Partager

siamois1.jpg
Ces propos sont de notre collègue photographe, Habib Kouyaté visiblement très ému à la vue des bébés siamois, nés d’une césarienne effectuée au centre de santé de référence de la Commune VI. L’opération a été réalisée sur une jeune femme de 22 ans qui en était à sa troisième grossesse.

Les bébés siamois qui ont été référés à la pédiatrie du centre hospitalo-universitaire Gabriel Touré, sont liés par la paroi abdominale et disposés de façon perpendiculaire l’un par rapport à l’autre.
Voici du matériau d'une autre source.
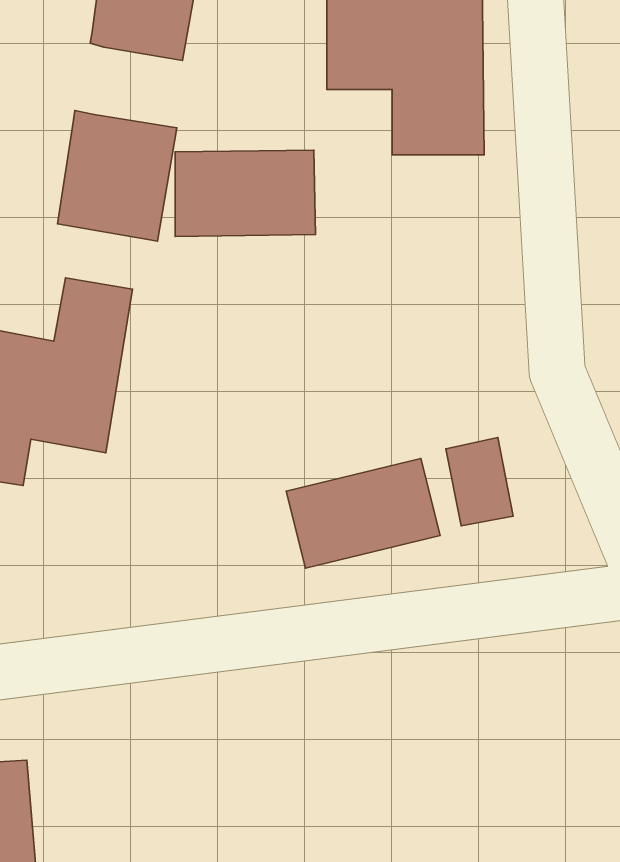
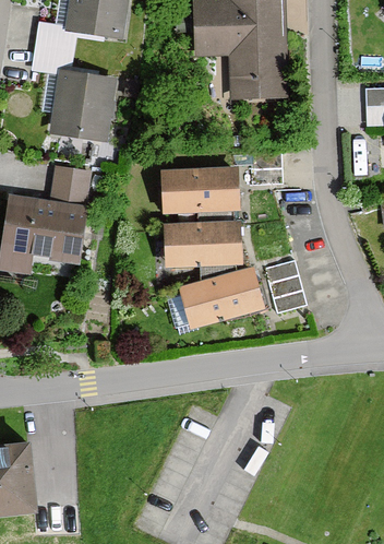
building: none -> [29,22,75,78]
building: [175,150,316,237] -> [159,166,239,215]
building: none -> [161,222,243,270]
Le premier d’eux a les deux membres inférieurs en place tandis que chez le second il en manque un. Au passage de notre équipe de reportage, l’un était sous perfusion.

Ces siamois (des enfants unis par des parties du corps) doivent subir une intervention chirurgicale qui les séparerait. Mais cette opération est-elle techniquement réalisable dans nos établissements hospitaliers et par nos chirurgiens ? Les nourrissons ont-ils de réelles chances de survie ? Sur ces questions cruciales, nous avons recueilli l’avis des pédiatres et chirurgiens infantiles.

Le Dr Broulaye Traoré, chef du service de la pédiatrie, explique que le pronostic n’est pas désespéré, mais qu’au regard de notre plateau technique, une opération de séparation semblerait un peu au-dessus de nos seules possibilités. Cependant il faut attendre le résultat des analyses pour se prononcer sur l’opérabilité ou non du cas dans notre pays. Il faut par exemple voir si chacun des nourrissons possède en propre un tube digestif et un rein ou s’il partage ces organes avec son jumeau.

En attendant d’avoir toutes les données requises pour la prise de décision, la pédiatrie de l’hôpital Gabriel Touré s’emploie à préserver les nouveau-nés qui ne sont pas encore autonomes sur le plan alimentaire. Par ailleurs, les bébés seraient nés dans un contexte infectieux.

Selon les explications des médecins, au moment de l’accouchement leur mère aurait eu de la fièvre, indice d’une maladie infectieuse chez la parturiente. Ces antécédents contribuent à rendre encore plus vulnérables ces bébés siamois et prématurés. Le docteur Traoré de la pédiatrie révèle ainsi que dimanche dernier, l’un des bébés était même cyanosé. La coloration bleue sur sa peau indiquait une insuffisance d’oxygène.


Deux scénarios possibles

Pour le cas de ces bébés siamois reçus à la pédiatrie de Gabriel Touré, il y a encore une ambiguïté sexuelle. La tendance va selon le Dr Traoré vers le sexe féminin, mais il faudra examiner les organes génitaux internes pour déterminer leur véritable sexe (les bébés siamois sont toujours du même sexe).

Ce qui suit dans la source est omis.